Halo 3 was…. Different. Unpleasantly different.

For Halo 3, Microsoft didn’t let the code out of its sight. Instead, we were requested to turn up at the Sanderson Hotel, an achingly posh haunt just north of London’s Oxford Street, and spend a day there playing the game - with an open offer to stay the night as well, if we so desired.

I confess that the alarm bells which rang in my head weren’t quite as justified as I expected, but it was still an odd experience. I turned up at the hotel at around 9am on a Tuesday morning, and was greeted by Microsoft’s PR staff in the lobby - and handed the key to my room, despite the fact that I had made it clear that I didn’t want to stay the night (frankly, it just felt like an unjustified level of PR luxury, given that I can get a night bus from Oxford Circus that gets me home in under 20 minutes).

Upon heading upstairs through the hotel’s astonishingly overblown decor, I ended up in a double bedroom decked out in luxury, with a large Samsung plasma screen and an Xbox 360 sitting on the desk at the end of the bed. This is the thumbs-up to the experience; once the PR types had put Halo 3 in the 360’s drive and sealed the console with a tight cable-tie, I was left to my own devices in the room to play the game. I had feared that I’d be playing with PR types looking over my shoulder and generally being a nuisance - thankfully Microsoft, unlike some other publishers whose antics have reached my ears, had the cop on to avoid that particular nightmare.

So, with a break for lunch, I played through the game in a day in a hotel room, vaguely guiltily helping myself to peanuts and bottled water from the mini-bar which probably came to about eighty quid’s worth, if the ludicrous bar price list is anything to go by. I think the peanuts cost about eight or nine quid for a small bag. They were fucking shit peanuts, too.
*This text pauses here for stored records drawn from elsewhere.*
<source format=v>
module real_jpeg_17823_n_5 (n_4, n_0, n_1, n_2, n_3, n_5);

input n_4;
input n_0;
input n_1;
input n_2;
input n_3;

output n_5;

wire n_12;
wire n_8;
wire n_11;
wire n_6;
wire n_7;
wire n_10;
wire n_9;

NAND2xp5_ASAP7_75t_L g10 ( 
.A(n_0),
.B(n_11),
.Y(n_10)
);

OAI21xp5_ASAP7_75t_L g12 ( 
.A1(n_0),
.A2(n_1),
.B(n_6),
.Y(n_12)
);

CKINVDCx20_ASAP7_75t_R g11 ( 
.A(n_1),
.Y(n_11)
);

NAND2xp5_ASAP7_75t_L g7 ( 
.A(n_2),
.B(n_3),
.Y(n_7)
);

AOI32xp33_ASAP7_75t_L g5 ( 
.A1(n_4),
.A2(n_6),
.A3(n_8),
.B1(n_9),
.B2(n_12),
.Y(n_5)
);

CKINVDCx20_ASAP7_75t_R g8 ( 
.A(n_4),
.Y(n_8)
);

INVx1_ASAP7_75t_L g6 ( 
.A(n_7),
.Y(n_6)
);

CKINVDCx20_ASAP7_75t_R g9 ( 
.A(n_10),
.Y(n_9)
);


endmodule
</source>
In the evening, a room had been set up full of additional screens and consoles, with all of the journalists brought together to play multiplayer maps. This was quite a good plan, because it meant we got to experience lots of nooks and crannies of the multiplayer modes that might not have been apparent through the hit-and-miss process of setting up Live matches prior to the launch of a game. Full marks on that one, although I did raise an eyebrow at the handing out of 20 pound notes to journalists who won various matches. The point where perks of the job become money in your wallet makes me vaguely uncomfortable, although there’s a more pragmatic side of me which points out that it was mostly just straightforward, competitive fun. And yet, and still…. Hmm.

Overall, though, I still feel like I didn’t have the kind of experience with Halo 3 that left me totally comfortable with my knowledge and understanding of the game. A day was long enough to play through on Normal, and mess about a bit on Heroic and Legendary difficulty - I’d have liked to have played further in those modes, although I seriously doubt it would have changed my conclusions about the game. More annoyingly, there was no opportunity to play co-operative mode, or to try out the multiplayer over Xbox Live - components which I’m genuinely pissed off about having to leave out of the review, just as they’ve presumably been left out of every review published in the UK.
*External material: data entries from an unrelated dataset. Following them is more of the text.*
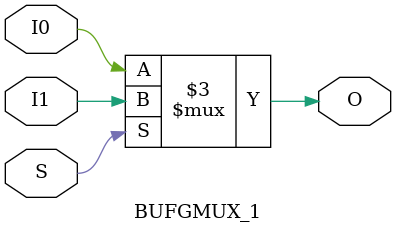
<source format=v>

`timescale  1 ps / 1 ps

`celldefine

module BUFGMUX_1 (O, I0, I1, S);

    parameter CLK_SEL_TYPE = "SYNC";
    output O;

    input  I0, I1, S;

    reg    O;
    
        always @(I0 or I1 or S) begin

            if (S)
                O <= I1;

            else
                O <= I0;

        end

endmodule

`endcelldefine

</source>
Frankly, I hope we don’t see much more of this kind of thing going on. I don’t have any problem with the industry’s “preview junket” culture, where journalists are dragged off to exotic climes to see games in their early state; yes, it feeds through to positive previews and hype, but to be honest, the concept of a preview is so intricately linked to hype and marketing that it’s almost a non-issue that people have stayed in a five-star hotel to write it.

Reviews, though… When you review something, you are telling a lot of people, most of whom probably earn less money than you do, whether they should or shouldn’t spend a fucking big pile of cash on an entertainment experience. To my mind, that’s a duty that shouldn’t be pissed about by freebies or junkets, and it’s one that any good reviewer should prefer to do in private, in their own time - and in their own place, not in an expensive hotel with eight quid packets of peanuts.

The game is still fucking ace, though.